Raw data START

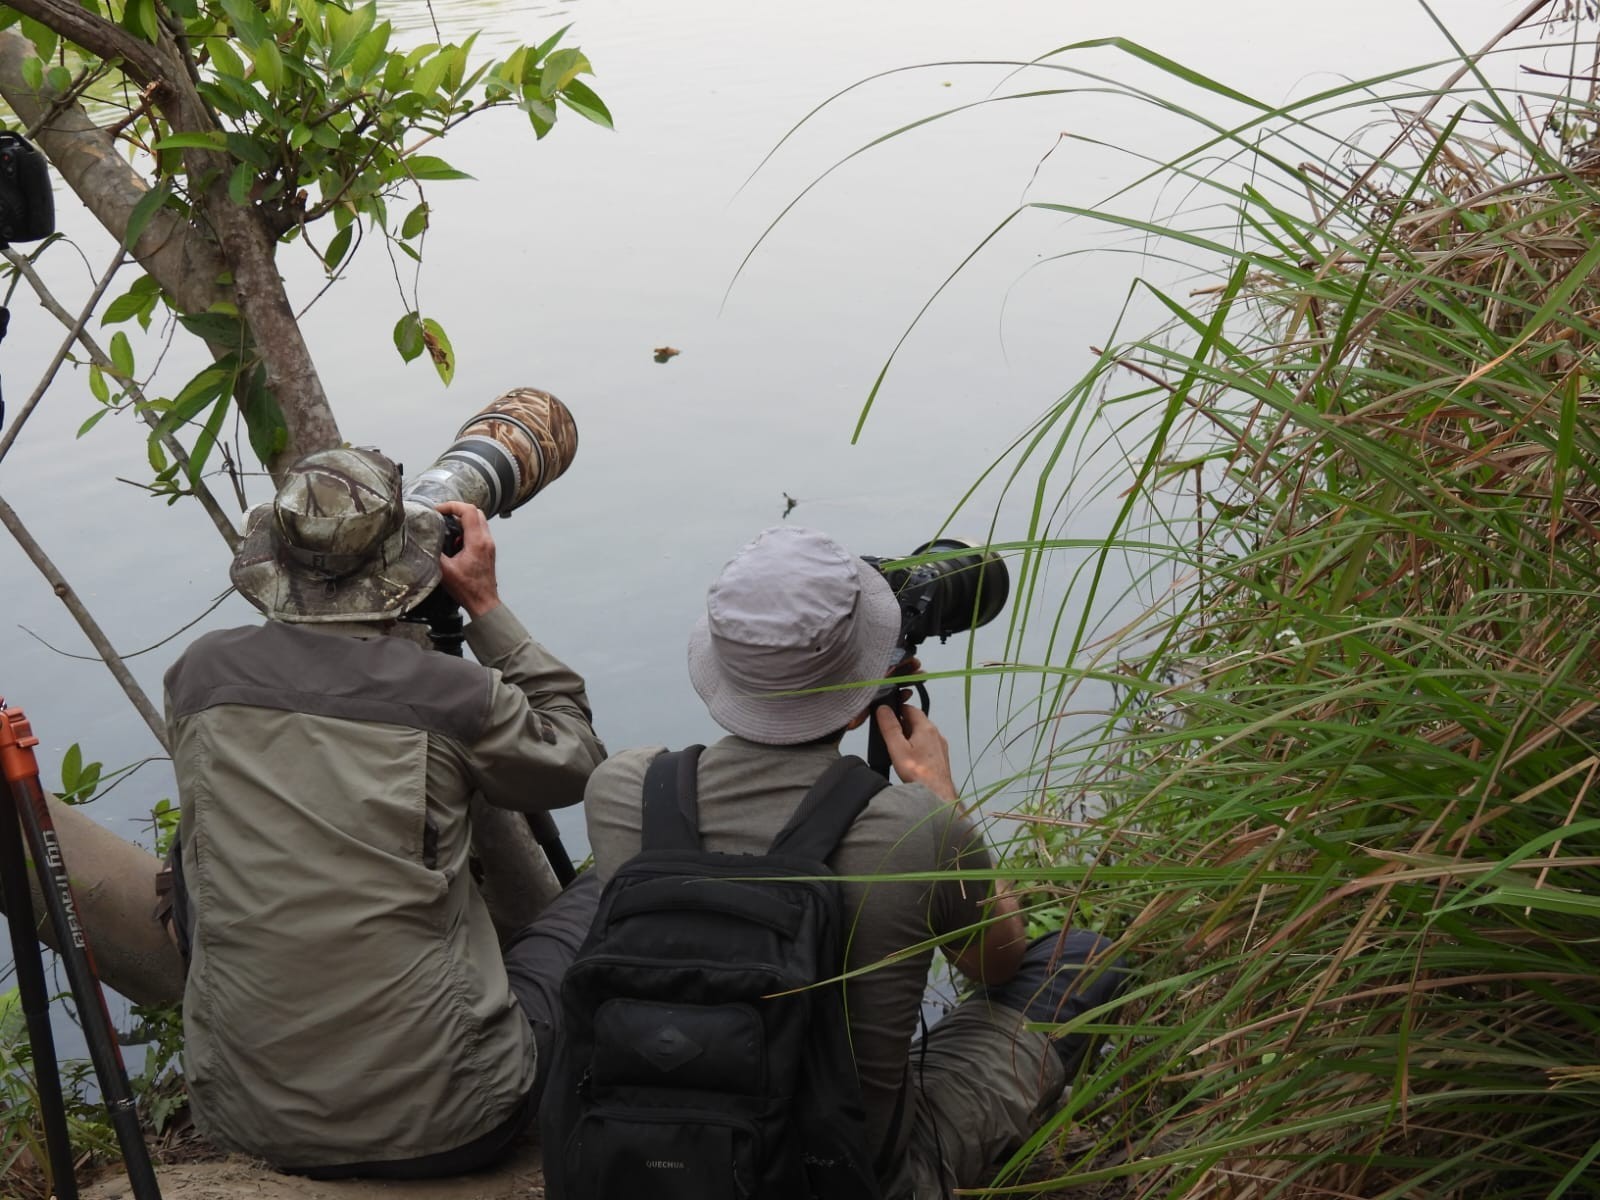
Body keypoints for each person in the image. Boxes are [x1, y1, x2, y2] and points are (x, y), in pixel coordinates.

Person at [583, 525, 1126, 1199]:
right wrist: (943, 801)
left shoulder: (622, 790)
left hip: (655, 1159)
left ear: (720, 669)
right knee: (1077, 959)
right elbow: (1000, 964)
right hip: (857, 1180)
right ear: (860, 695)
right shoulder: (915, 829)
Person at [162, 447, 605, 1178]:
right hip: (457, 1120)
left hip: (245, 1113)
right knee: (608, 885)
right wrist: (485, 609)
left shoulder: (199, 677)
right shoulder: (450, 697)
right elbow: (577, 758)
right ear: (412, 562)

Raw data END

### Task item
Determine how many lines of the listing include the word "shoulder" and report nothing but the number.

### Task output
4